Celia’s poem presents a lovely example of God’s tender concern for the poor, and another great author, Frances Jenkins Olcott (1873-1963), recognized its worth. Olcott adapted Thaxter’s poem into story form for her collection of Good Stories for Great Holidays (1914). In addition to writing many children’s books herself, Olcott was head of the Children’s department at Carnegie Library. She is widely known for her effort to distribute children’s literature throughout the United States.
1 McHenry, Robert. Famous American Women: A Biographical Dictionary from Colonial Times to the Present. Courier Dover Publications, 1983, p. 410.
2 Walker, Cheryl, editor. American Women Poets of the Nineteenth Century, An Anthology. Rutgers University Press, 1992, p. 294. Much of the biography for Thaxter is drawn from this source.
3 Thaxter, Celia. Poems. Hurd and Houghton, 1874, p. 10.
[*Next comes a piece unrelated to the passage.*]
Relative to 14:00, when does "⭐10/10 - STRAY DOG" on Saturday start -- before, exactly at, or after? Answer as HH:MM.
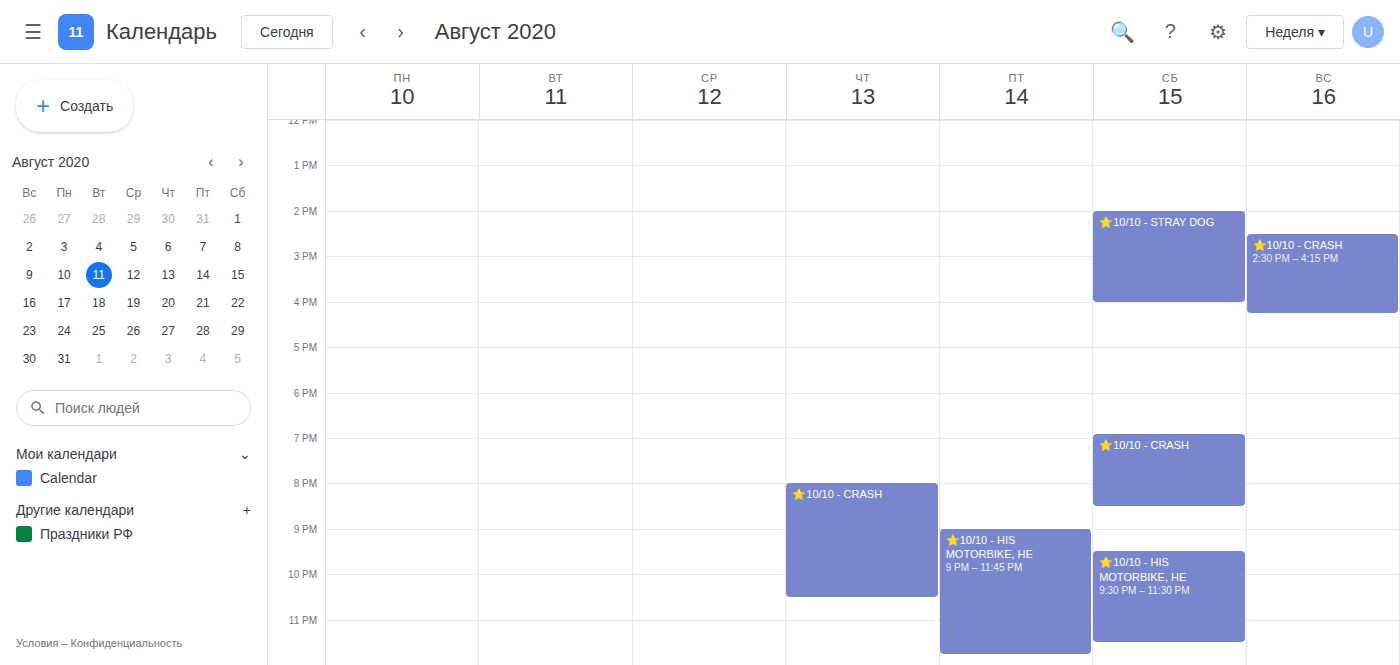
14:00 -- exactly at 14:00, on the 14:00 line.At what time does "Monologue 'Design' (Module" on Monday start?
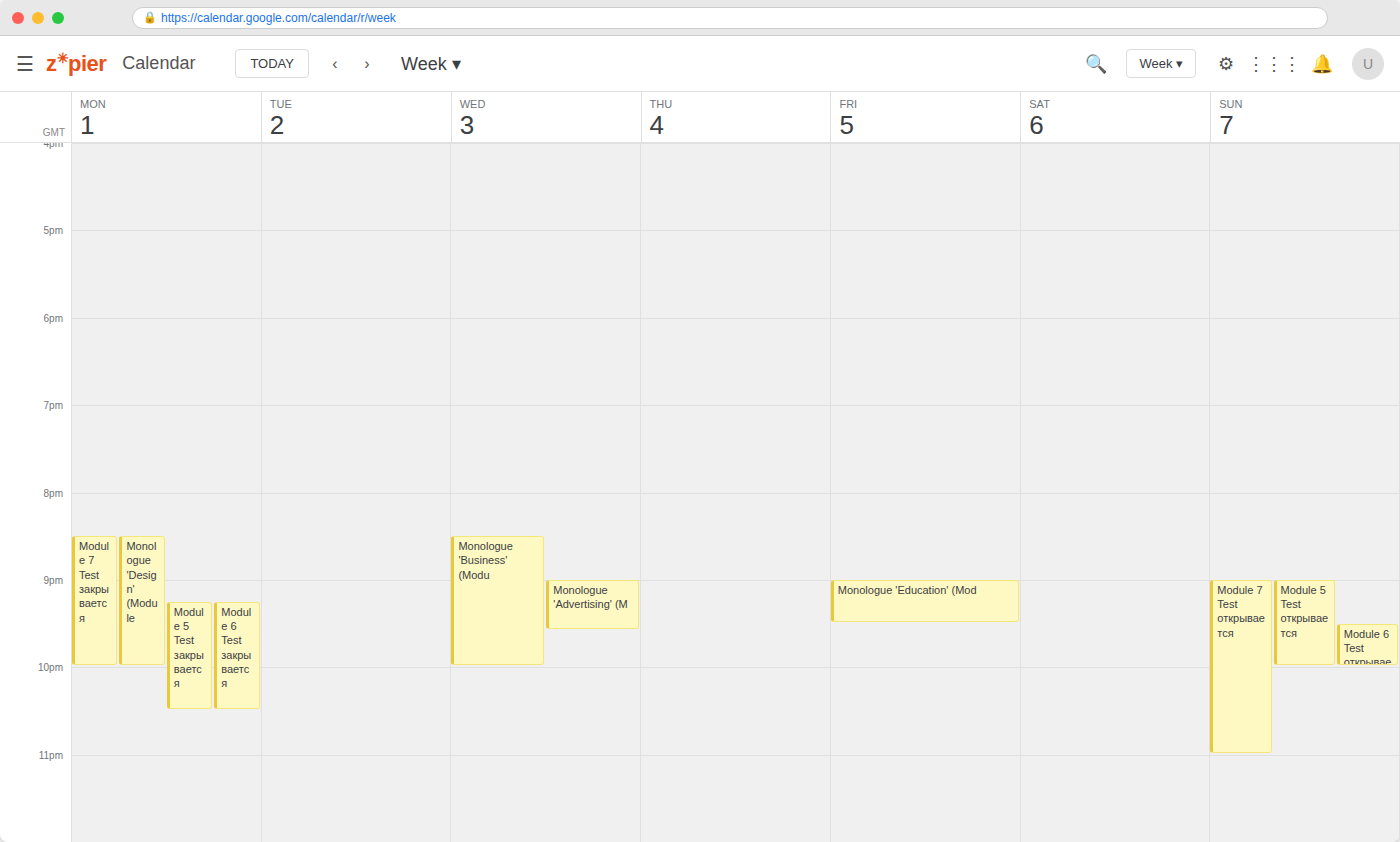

4 Johnson, Rossiter, editor. The Twentieth Century Biographical Dictionary of Notable Americans. The Biographical Society, 1904, entry on “Celia Thaxter.”
5 Thaxter, Celia. Drift-Weed. Houghton, Mifflin and Company, 1894, p. 90.
The Text of the Story:
In the sunny land of France there lived many years ago a sweet little maid named Piccola. Her father had died when she was a baby, and her mother was very poor and had to work hard all day in the fields for a few sous [coins].
Little Piccola had no dolls and toys, and she was often hungry and cold, but she was never sad nor lonely.
What if there were no children for her to play with! What if she did not have fine clothes and beautiful toys! In summer there were always the birds in the forest, and the flowers in the fields and meadows — the birds sang so sweetly, and the flowers were so bright and pretty!
In the winter when the ground was covered with snow, Piccola helped her mother, and knit long stockings of blue wool.
The snow-birds had to be fed with crumbs, if she could find any, and then, there was Christmas Day.
But one year her mother was ill and could not earn any money. Piccola worked hard all the day long, and sold the stockings which she knit, even when her own little bare feet were blue with the cold.
As Christmas Day drew near she said to her mother, “I wonder what the good Saint Nicholas will bring me this year. I cannot hang my stocking in the fireplace, but I shall put my wooden shoe on the hearth for him. He will not forget me, I am sure.”
“Do not think of it this year, my dear child,” replied her mother. “We must be glad if we have bread enough to eat.”
But Piccola could not believe that the good saint would forget her. On Christmas Eve she put her little wooden patten on the hearth before the fire, and went to sleep to dream of Saint Nicholas.
As the poor mother looked at the little shoe, she thought how unhappy her dear child would be to find it empty in the morning, and wished that she had something, even if it were only a tiny cake, for a Christmas gift. There was nothing in the house but a few sous, and these must be saved to buy bread.
When the morning dawned Piccola awoke and ran to her shoe.
Saint Nicholas had come in the night. He had not forgotten the little child who had thought of him with such faith.
See what he had brought her. It lay in the wooden patten, looking up at her with its two bright eyes, and chirping contentedly as she stroked its soft feathers.
A little swallow, cold and hungry, had flown into the chimney and down to the room, and had crept into the shoe for warmth.
Piccola danced for joy, and clasped the shivering swallow to her breast.
She ran to her mother’s bedside. “Look, look!” she cried. “A Christmas gift, a gift from the good Saint Nicholas!” And she danced again in her little bare feet.
Then she fed and warmed the bird, and cared for it tenderly all winter long; teaching it to take crumbs from her hand and her lips, and to sit on her shoulder while she was working.
In the spring she opened the window for it to fly away, but it lived in the woods near by all summer, and came often in the early morning to sing its sweetest songs at her door.